Has Fiction Lost Its Faith?

Recently a bible study member asked whether the Old Testament story we were reading was literally true or an "urban myth." I responded, as I often have, that the United Church is not literalist in its approach to scripture. That doesn't mean we dismiss the narrative of scripture as not true, or a collection of urban myths. I suggested that the canon or collective books of The Book were gathered because they speak deep truths to us, despite the truly puzzling and disturbing parts, and our struggles at times to comprehend context. We are to neither dismember scripture as liberals tend to do, or embalm it as the conservatives are inclined. This is the observation of Gilbert Highet, and I agree.

Instead we receive the story of God's steadfast love and deliverance. We wrestle with it and embrace it, as we can. We allow it to be our Christian narrative, rather than a rule book or an architectural outline for "God's wonderful plan for your life" and we enter into the story of transformation. I choose to accept the arch of this story, even if don't read it all literally.
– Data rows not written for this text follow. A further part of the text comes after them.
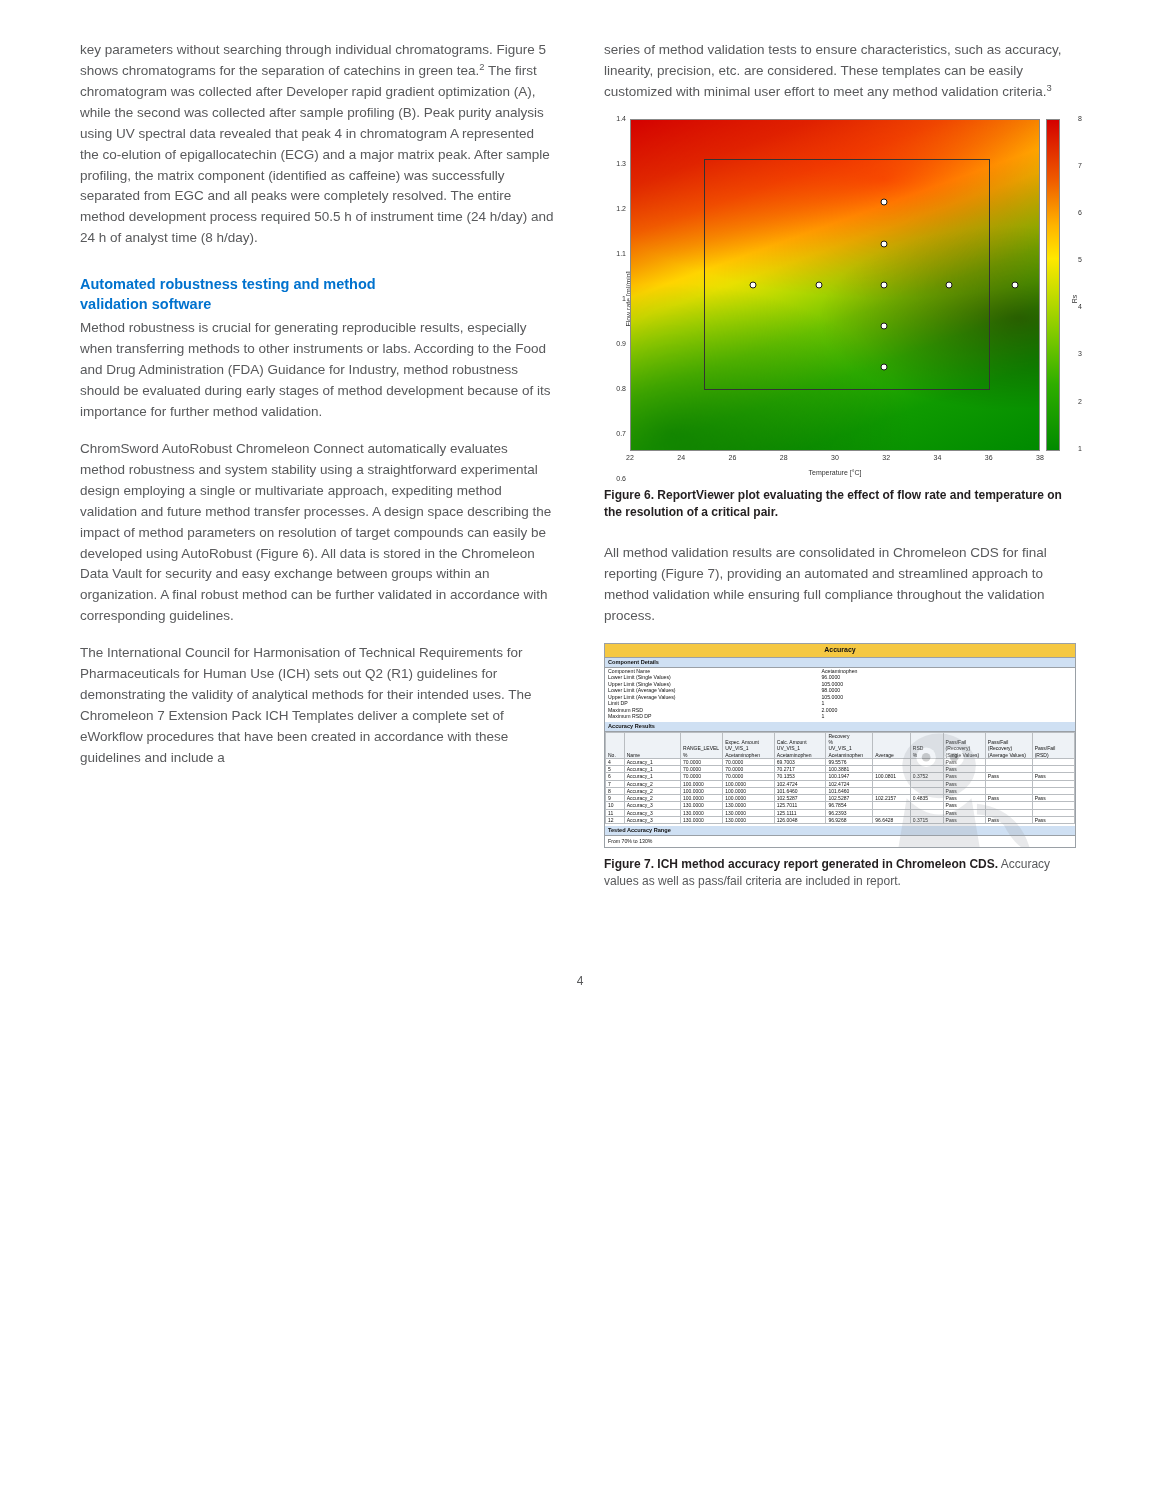key parameters without searching through individual chromatograms. Figure 5 shows chromatograms for the separation of catechins in green tea.2 The first chromatogram was collected after Developer rapid gradient optimization (A), while the second was collected after sample profiling (B). Peak purity analysis using UV spectral data revealed that peak 4 in chromatogram A represented the co-elution of epigallocatechin (ECG) and a major matrix peak. After sample profiling, the matrix component (identified as caffeine) was successfully separated from EGC and all peaks were completely resolved. The entire method development process required 50.5 h of instrument time (24 h/day) and 24 h of analyst time (8 h/day).
Automated robustness testing and method
validation software
Method robustness is crucial for generating reproducible results, especially when transferring methods to other instruments or labs. According to the Food and Drug Administration (FDA) Guidance for Industry, method robustness should be evaluated during early stages of method development because of its importance for further method validation.
ChromSword AutoRobust Chromeleon Connect automatically evaluates method robustness and system stability using a straightforward experimental design employing a single or multivariate approach, expediting method validation and future method transfer processes. A design space describing the impact of method parameters on resolution of target compounds can easily be developed using AutoRobust (Figure 6). All data is stored in the Chromeleon Data Vault for security and easy exchange between groups within an organization. A final robust method can be further validated in accordance with corresponding guidelines.
The International Council for Harmonisation of Technical Requirements for Pharmaceuticals for Human Use (ICH) sets out Q2 (R1) guidelines for demonstrating the validity of analytical methods for their intended uses. The Chromeleon 7 Extension Pack ICH Templates deliver a complete set of eWorkflow procedures that have been created in accordance with these guidelines and include a
series of method validation tests to ensure characteristics, such as accuracy, linearity, precision, etc. are considered. These templates can be easily customized with minimal user effort to meet any method validation criteria.3
Flow rate [ml/min]
1.4 1.3 1.2 1.1 1 0.9 0.8 0.7 0.6
22 24 26 28 30 32 34 36 38
Temperature [°C]
8 7 6 5 4 3 2 1
Rs
Figure 6. ReportViewer plot evaluating the effect of flow rate and temperature on the resolution of a critical pair.
All method validation results are consolidated in Chromeleon CDS for final reporting (Figure 7), providing an automated and streamlined approach to method validation while ensuring full compliance throughout the validation process.
Accuracy
Component Details
Component Name
Acetaminophen
Lower Limit (Single Values)
96.0000
Upper Limit (Single Values)
105.0000
Lower Limit (Average Values)
98.0000
Upper Limit (Average Values)
105.0000
Limit DP
1
Maximum RSD
2.0000
Maximum RSD DP
1
Accuracy Results
| No. | Name | RANGE_LEVEL % | Expec. Amount UV_VIS_1 Acetaminophen | Calc. Amount UV_VIS_1 Acetaminophen | Recovery % UV_VIS_1 Acetaminophen | Average | RSD % | Pass/Fail (Recovery) (Single Values) | Pass/Fail (Recovery) (Average Values) | Pass/Fail (RSD) |
| --- | --- | --- | --- | --- | --- | --- | --- | --- | --- | --- |
| 4 | Accuracy_1 | 70.0000 | 70.0000 | 69.7003 | 99.5576 | | | Pass | | |
| 5 | Accuracy_1 | 70.0000 | 70.0000 | 70.2717 | 100.3881 | | | Pass | | |
| 6 | Accuracy_1 | 70.0000 | 70.0000 | 70.1353 | 100.1947 | 100.0801 | 0.3752 | Pass | Pass | Pass |
| 7 | Accuracy_2 | 100.0000 | 100.0000 | 102.4724 | 102.4724 | | | Pass | | |
| 8 | Accuracy_2 | 100.0000 | 100.0000 | 101.6460 | 101.6460 | | | Pass | | |
| 9 | Accuracy_2 | 100.0000 | 100.0000 | 102.5287 | 102.5287 | 102.2157 | 0.4835 | Pass | Pass | Pass |
| 10 | Accuracy_3 | 130.0000 | 130.0000 | 125.7011 | 96.7854 | | | Pass | | |
| 11 | Accuracy_3 | 130.0000 | 130.0000 | 125.1111 | 96.2393 | | | Pass | | |
| 12 | Accuracy_3 | 130.0000 | 130.0000 | 126.0048 | 96.9268 | 96.6428 | 0.3715 | Pass | Pass | Pass |
Tested Accuracy Range
From 70% to 130%
Figure 7. ICH method accuracy report generated in Chromeleon CDS. Accuracy values as well as pass/fail criteria are included in report.
4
Actually I do see the bible as mythological, but not in the sense of a "tall tail" or a false story. In the deeper sense myths are the cultural narratives which shape our perception of the world, and my life would not make sense without the bible.

All this as a preamble to an interesting article in the New York Times called Has Fiction Lost It's Faith? about how faith is or isn't represented in fiction these days. I love fiction as a way to ponder the meaning of my existence, but I do notice that faith is nearly always dismissed, or demeaned in the societal narrative these days. There are some wonderful fiction writers, including Marilynne Robinson, who write of faith in their characters lives in a profound and honest way, but they are fewer and farther between.

Are you a fiction reader? Is your reading simply entertainment, or a window on deeper truths? Do you appreciate the narrative aspect of scripture -- Leviticus and a few other books aside? Can you accept the tension between an non-literal reading of the bible and the life-changing value of its message?


IanD said...

Firstly, I love this:"We are to neither dismember scripture as liberals tend to do, or embalm it as the conservatives are inclined." This really crystallizes something I've been struggling to articulate for some time.

Secondly, I can see where you're going with respect to faith and fiction. I tend to lean more toward history and poly-sci., but these days I see more faith-themed stuff on CMT or in Springsteen tunes than I do in anything fictional I've read lately.

Food for thought, as always!

willowjakmom said...

I am a huge fiction reader and I definitely use it as an escape, but it has to have some 'meat on its bones'.

I almost resent the fact that if there is any reference to someone's Christian faith, then the book finds itself categorized as "Christian literature". I am a part of an online book group and have been connected with a group of women from the U.S. for the past 12 years. The books that come up for discussion often include "Christian Lit" titles, that I can only buy from Christian book stores. Oftentimes, my friends have to mail me up the copies from the States because I can't get them in Canada and the girls are always surprised that Canadian bookstores don't carry them. It makes me wonder if writers and publishers are afraid to include these themes in their books because it might offend someone. By tagging it as Christian, then at least people get the heads-up before cracking the book open, lest they feel duped into being victims of a Christian who is trying to 'save' them. *insert my eye roll here*

Laura said...

I can't seem to read just "fluff" anymore . I guess it as you say , finding understandings of life through the fictional characters and their experiences that makes reading so rich for me.
When I think of Christian Lit I think of a twirly rack in an American grocery store filled with romance novelettes and James Dobson....obviously I haven't pursued this genre very deeply.
I do feel quite a tension at times as a non literalist....but it is in that very struggle that strength and deeper understanding can be found, I believe.